▶ [Work required]
Your task is to transcribe the lines from the start of the data below through the line containing "tissue box: none", inclusive, exactly as they stand and without the pictures.

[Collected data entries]
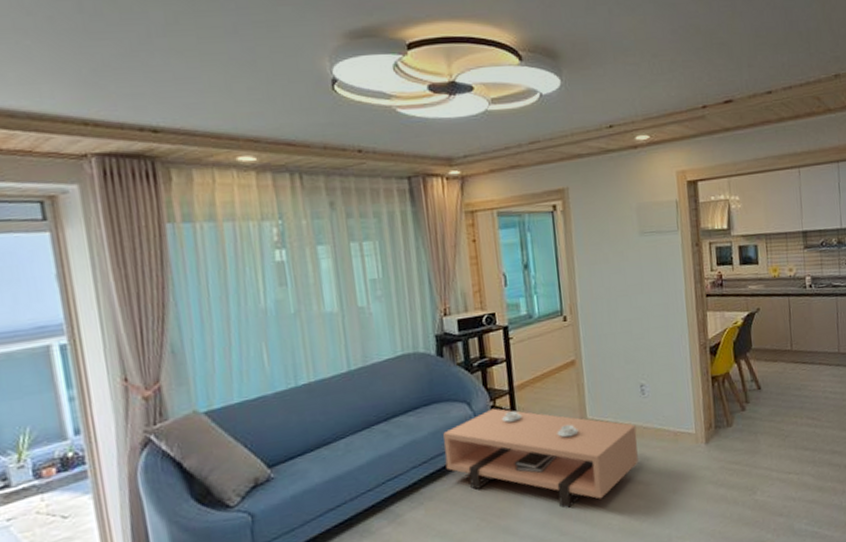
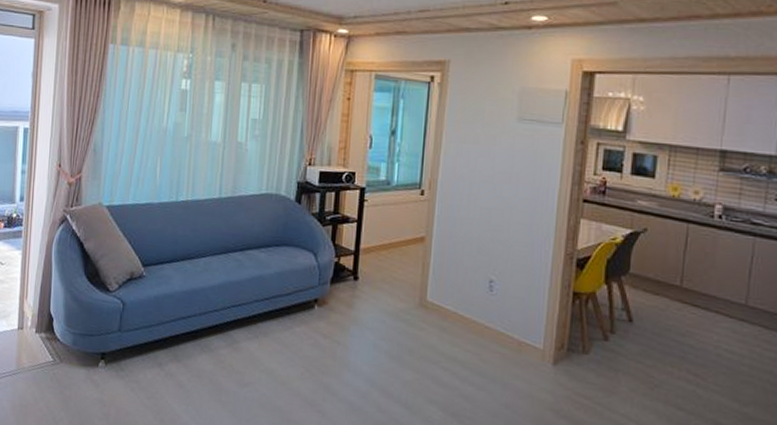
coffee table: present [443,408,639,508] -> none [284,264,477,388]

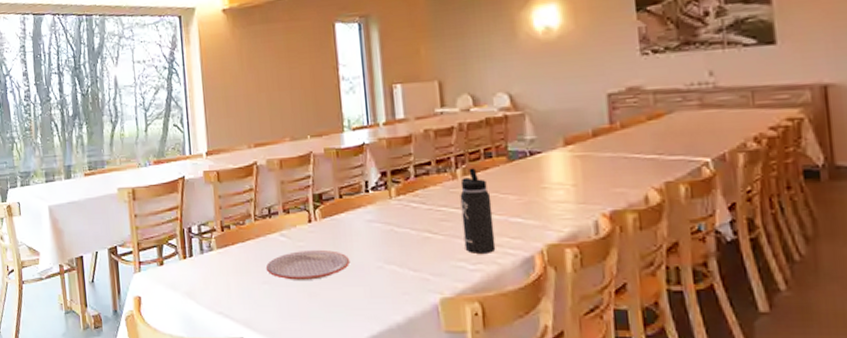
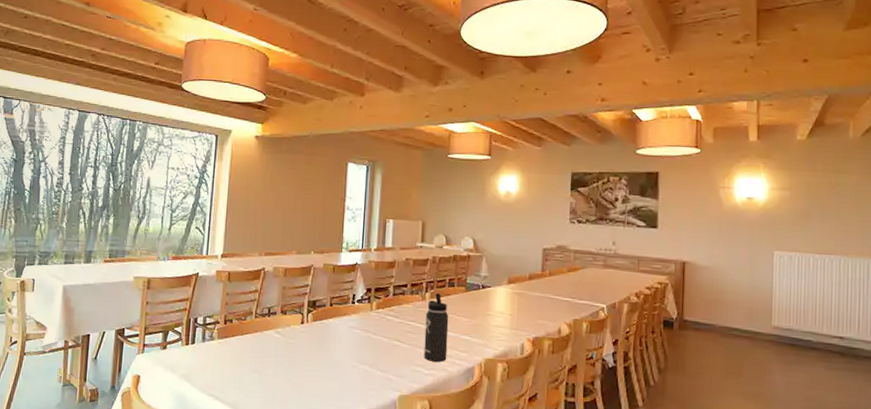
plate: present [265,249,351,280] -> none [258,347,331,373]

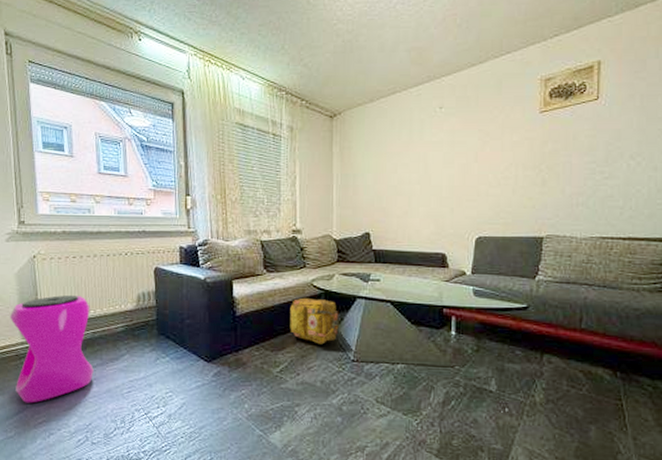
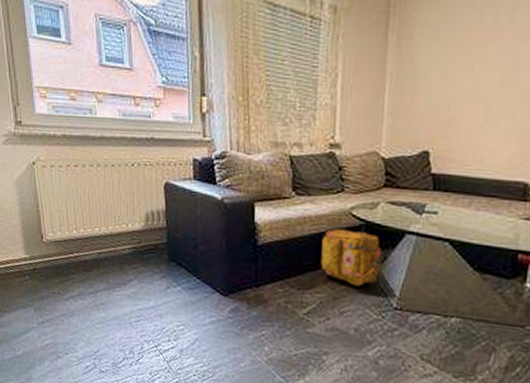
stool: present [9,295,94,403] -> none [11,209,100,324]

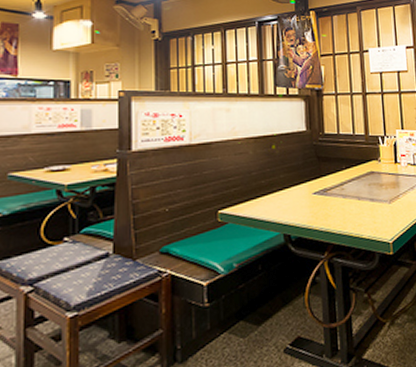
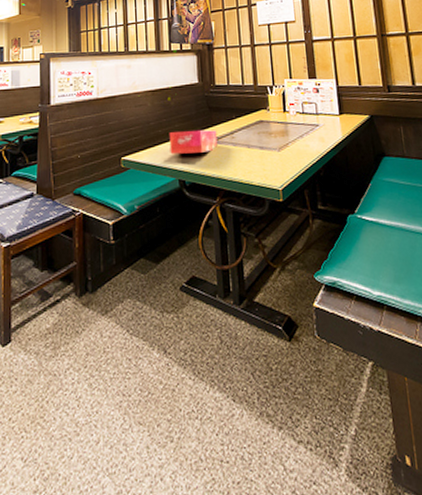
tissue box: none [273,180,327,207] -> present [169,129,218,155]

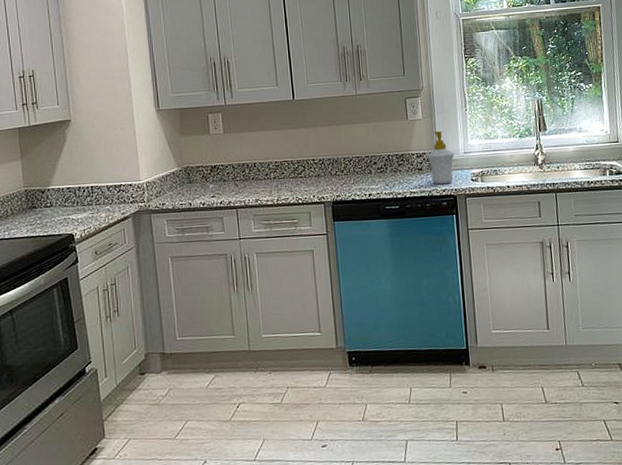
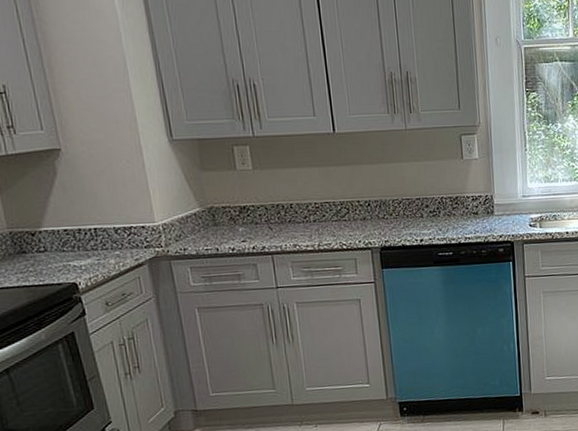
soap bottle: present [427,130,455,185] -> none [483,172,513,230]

▶ [Your solution]
coffee table: present [443,408,639,508] -> none [284,264,477,388]

plate: present [265,249,351,280] -> none [258,347,331,373]

stool: present [9,295,94,403] -> none [11,209,100,324]

tissue box: none [273,180,327,207] -> present [169,129,218,155]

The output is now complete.